Being part of this organization also allows Grites to maintain his interest in and current knowledge of the student affairs field. 

“I held an ACPA leadership position in the early part of my career, and ACPA was the only organization that recognized academic advising as a significant student support area of higher education,” he reflected. “I learned a great deal about professional organizations and used what I learned from ACPA to implement many components that I could transfer in the development of the National Academic Advising Association (NACADA).”


Illinois State University Distinguished Alumni Award

When Grites learned about the Distinguished Alumni Award nomination, he thought he had already been given it and would receive some notice to that effect. He then realized that the Alumni Achievement Award he received in 1983 and his induction into the College Hall of Fame in 2007 were actually prerequisites for this larger award, and he was just thrilled.

Grites, a first-generation college student, shared how his time at ISU helped shape his career path, eventually leading him to Stockton and higher education.

So, my experiences were circumstantial - not planned – but I (unknowingly) turned them into opportunities.
Tom Grites

“First, I got a campus job as a UPS-like delivery person. One day the Dean of Students mentioned that I should consider higher education, so that was the first hint I got. On another day, the Dean of Education and Psychology asked what I was going to do after I graduated; I mentioned possibly counseling since I was pursuing high school teaching, but I might not have the GPA for admission. He said, ‘Bring me your application.’  I did, and he said, ‘You’re in.

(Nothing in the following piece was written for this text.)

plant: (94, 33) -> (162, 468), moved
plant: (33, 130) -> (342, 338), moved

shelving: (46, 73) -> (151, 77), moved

Do you need an assistantship?’ I didn’t really know what that was, but I accepted.”

Grites then worked for a Psychology professor in two 100-seat sections of General Psychology, where he really started to work with college students by reviewing preps and subsequent results for their exams and fostering one-on-one conversations with them.

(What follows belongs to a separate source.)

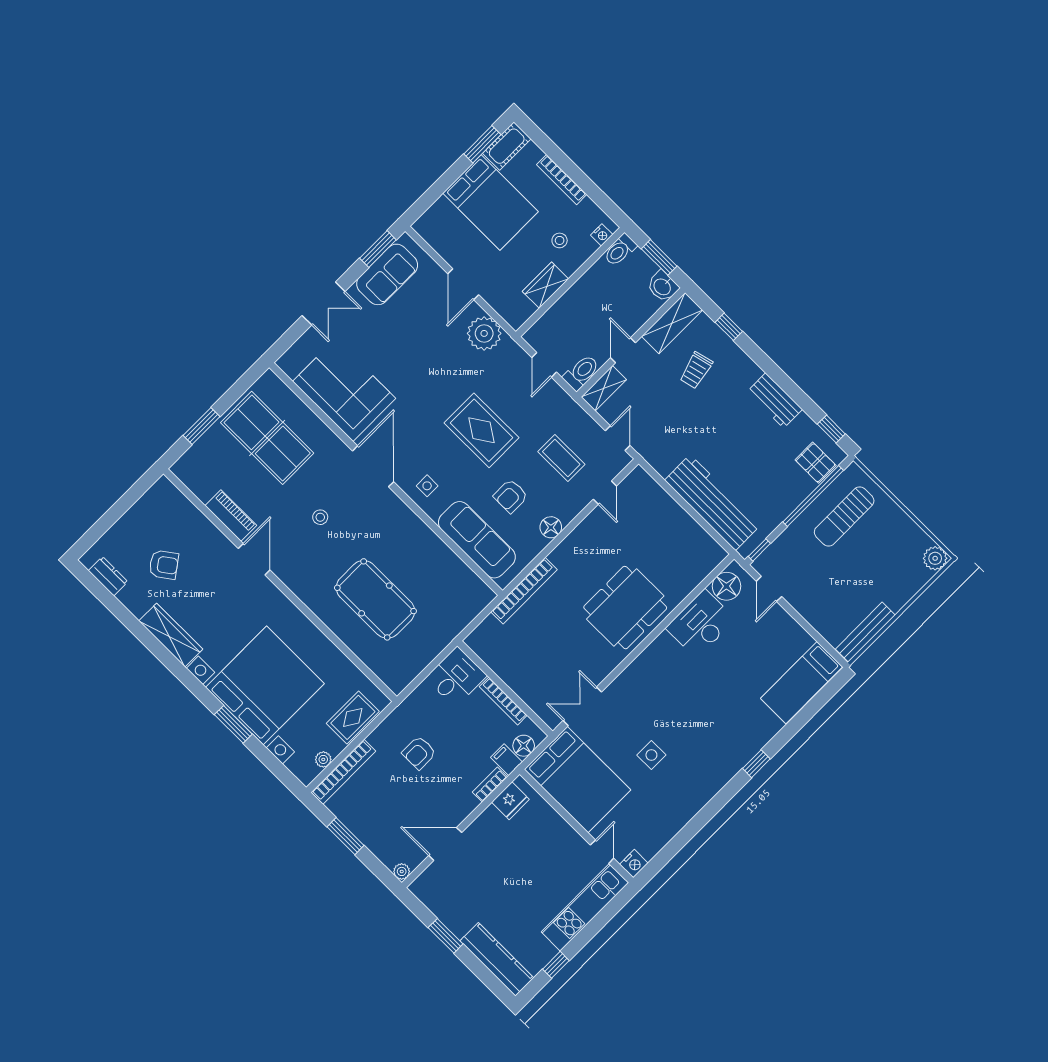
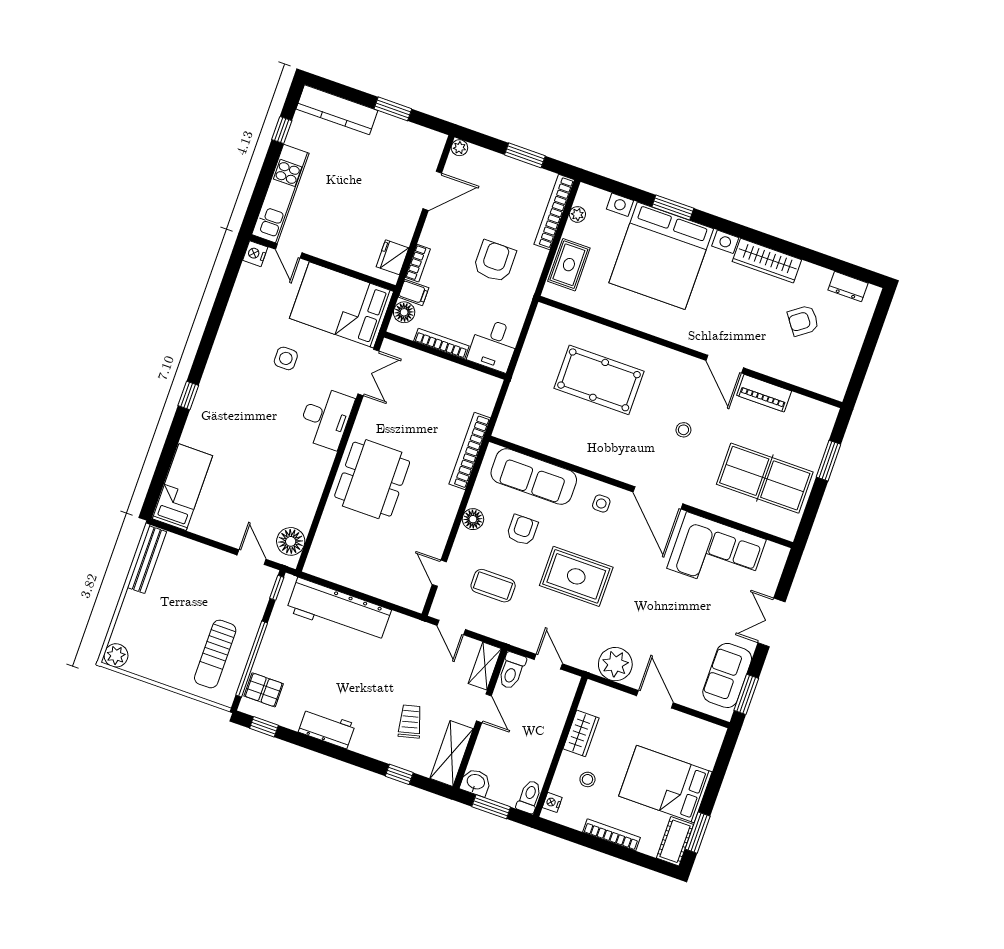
sun lounger: (844, 516) -> (215, 654), turned 180
desk: (701, 624) -> (326, 418), moved
armchair: (419, 753) -> (495, 261), width x1.38, depth x1.38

Finally, his graduate advisor alerted him to residence hall positions available at Eastern Michigan University, so he applied, was hired, and started his higher education there in 1967.   

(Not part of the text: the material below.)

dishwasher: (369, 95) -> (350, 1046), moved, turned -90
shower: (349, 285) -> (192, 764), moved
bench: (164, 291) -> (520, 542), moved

“So, my experiences were circumstantial - not planned – but I (unknowingly) turned them into opportunities,” said Grites.


Pulling back the curtain

What have been the most rewarding parts of his career?

Reflecting on the hundreds of students I have encountered and feel that I have helped to graduate through teaching, advising, forming and/or revising policies and procedures, especially for transfer students; being on the original Steering Committee that formed a national professional association (NACADA) that has around14,000 members now; and being able to contribute to the field of higher education in general, but especially academic advising, through writing, presenting and consulting in many venues.

The most challenging?

Knowing when to stop. I still enjoy every day I am on campus and helping students.


Fun facts that may surprise people about you:

💭 My first career ambition was to be a professional bowler. 

💭 Also, I hold two records that will never be broken: the 100-yard dash time in my high school, since everyone runs 100 meters now; and I am the only person who has attended every National Conference on Academic Advising (1977 – 2023 and counting).

Who has inspired/made an impact on you and why?

First, my high school football coach, who encouraged me to go to college and even drove me to ISU to meet the football and track coaches there. 

Certainly, Bill Daly enlightened me about what General Education could and should be.

Many authors whom I read, quoted, and met during my career.


Your secret to success:

Try to develop every circumstance, incident, obstacle, disappointment, etc., into an opportunity. 

I really didn’t plan to do any of the things I have done.  Two examples: 1) I left student affairs per se due to a disappointment in a specific decision made in an institution where I was working, and I took a lower-paying job that opened my eyes to academic advising, and 2) I didn’t realize that I enjoyed writing and publishing until I was doing my dissertation.